Cushing’s syndrome is the clinical syndrome of glucocorticoid excess — centripetal obesity, proximal myopathy, purple striae, easy bruising, hypertension, glucose intolerance, and osteoporosis — regardless of the underlying cause. Cushing’s disease is a specific subtype of Cushing’s syndrome caused by a pituitary corticotroph adenoma that secretes ACTH autonomously, driving bilateral adrenal hyperplasia and cortisol excess — it accounts for approximately 70% of endogenous Cushing’s syndrome. In Cushing’s disease, ACTH is elevated but typically only modestly — the pituitary adenoma retains partial feedback sensitivity. Ectopic ACTH syndrome occurs when a non-pituitary tumour — most commonly a small cell lung carcinoma, bronchial carcinoid, or pancreatic neuroendocrine tumour — secretes ACTH completely autonomously without feedback sensitivity, producing markedly elevated ACTH (often above 200 pg/mL) and very high cortisol, frequently accompanied by profound hypokalaemia. ACTH-independent Cushing’s syndrome occurs when the adrenal gland itself produces cortisol autonomously through an adenoma, carcinoma, or bilateral hyperplasia — in this scenario, ACTH is suppressed by the high cortisol through negative feedback. Plasma ACTH is the first discriminating test that separates ACTH-dependent (pituitary or ectopic) from ACTH-independent (adrenal) disease.
What is Addison’s disease and how does ACTH confirm the diagnosis?

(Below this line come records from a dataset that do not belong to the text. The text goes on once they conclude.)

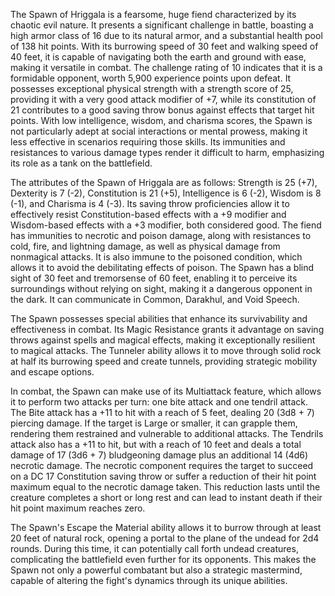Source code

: The Spawn of Hriggala is a fearsome, huge fiend characterized by its chaotic evil nature. It presents a significant challenge in battle, boasting a high armor class of 16 due to its natural armor, and a substantial health pool of 138 hit points. With its burrowing speed of 30 feet and walking speed of 40 feet, it is capable of navigating both the earth and ground with ease, making it versatile in combat. The challenge rating of 10 indicates that it is a formidable opponent, worth 5,900 experience points upon defeat. It possesses exceptional physical strength with a strength score of 25, providing it with a very good attack modifier of +7, while its constitution of 21 contributes to a good saving throw bonus against effects that target hit points. With low intelligence, wisdom, and charisma scores, the Spawn is not particularly adept at social interactions or mental prowess, making it less effective in scenarios requiring those skills. Its immunities and resistances to various damage types render it difficult to harm, emphasizing its role as a tank on the battlefield.

The attributes of the Spawn of Hriggala are as follows: Strength is 25 (+7), Dexterity is 7 (-2), Constitution is 21 (+5), Intelligence is 6 (-2), Wisdom is 8 (-1), and Charisma is 4 (-3). Its saving throw proficiencies allow it to effectively resist Constitution-based effects with a +9 modifier and Wisdom-based effects with a +3 modifier, both considered good. The fiend has immunities to necrotic and poison damage, along with resistances to cold, fire, and lightning damage, as well as physical damage from nonmagical attacks. It is also immune to the poisoned condition, which allows it to avoid the debilitating effects of poison. The Spawn has a blind sight of 30 feet and tremorsense of 60 feet, enabling it to perceive its surroundings without relying on sight, making it a dangerous opponent in the dark. It can communicate in Common, Darakhul, and Void Speech.

The Spawn possesses special abilities that enhance its survivability and effectiveness in combat. Its Magic Resistance grants it advantage on saving throws against spells and magical effects, making it exceptionally resilient to magical attacks. The Tunneler ability allows it to move through solid rock at half its burrowing speed and create tunnels, providing strategic mobility and escape options.

In combat, the Spawn can make use of its Multiattack feature, which allows it to perform two attacks per turn: one bite attack and one tendril attack. The Bite attack has a +11 to hit with a reach of 5 feet, dealing 20 (3d8 + 7) piercing damage. If the target is Large or smaller, it can grapple them, rendering them restrained and vulnerable to additional attacks. The Tendrils attack also has a +11 to hit, but with a reach of 10 feet and deals a total damage of 17 (3d6 + 7) bludgeoning damage plus an additional 14 (4d6) necrotic damage. The necrotic component requires the target to succeed on a DC 17 Constitution saving throw or suffer a reduction of their hit point maximum equal to the necrotic damage taken. This reduction lasts until the creature completes a short or long rest and can lead to instant death if their hit point maximum reaches zero.

The Spawn's Escape the Material ability allows it to burrow through at least 20 feet of natural rock, opening a portal to the plane of the undead for 2d4 rounds. During this time, it can potentially call forth undead creatures, complicating the battlefield even further for its opponents. This makes the Spawn not only a powerful combatant but also a strategic mastermind, capable of altering the fight's dynamics through its unique abilities.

Addison’s disease is primary adrenal insufficiency — destruction or dysfunction of the adrenal cortex resulting in deficient production of cortisol and aldosterone. The most common cause in developed countries is autoimmune adrenal destruction, followed by granulomatous infiltration, adrenal haemorrhage, metastatic malignancy, and genetic disorders. In primary adrenal insufficiency, the adrenal gland cannot produce cortisol despite receiving a normal or increased pituitary ACTH signal — the result is low morning cortisol alongside markedly elevated ACTH, as the pituitary appropriately attempts to compensate for the cortisol deficit by dramatically increasing ACTH secretion. Morning ACTH values in untreated Addison’s disease are typically well above the upper limit of normal — often in the range of 200–1000 pg/mL. A markedly elevated morning ACTH alongside a low or borderline morning cortisol, in a patient with the clinical features of adrenal insufficiency, is the defining biochemical pattern of Addison’s disease. The short Synacthen stimulation test is typically then performed to confirm the adrenal cortex’s inability to respond to exogenous ACTH.
Is the ACTH Plasma Test available for patients in New York state?

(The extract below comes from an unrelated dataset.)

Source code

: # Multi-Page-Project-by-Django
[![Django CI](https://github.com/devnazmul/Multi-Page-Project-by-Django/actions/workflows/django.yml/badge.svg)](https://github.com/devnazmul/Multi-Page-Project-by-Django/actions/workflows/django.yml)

Yes. The ACTH Plasma Test does not carry a New York state restriction. Licensed practitioners in New York can order this test for their patients without limitation through BiomarkersLabs.com.
How quickly will ACTH results be available in my practitioner portal?
Results are available in your BiomarkersLabs.com practitioner portal within 1–3 business days from confirmed specimen receipt at the processing laboratory. You receive an automated email notification when results are ready. Results are accessible only through your secure verified portal — they are never sent to the patient, never shared in plain text, and not accessible to anyone outside your practitioner account.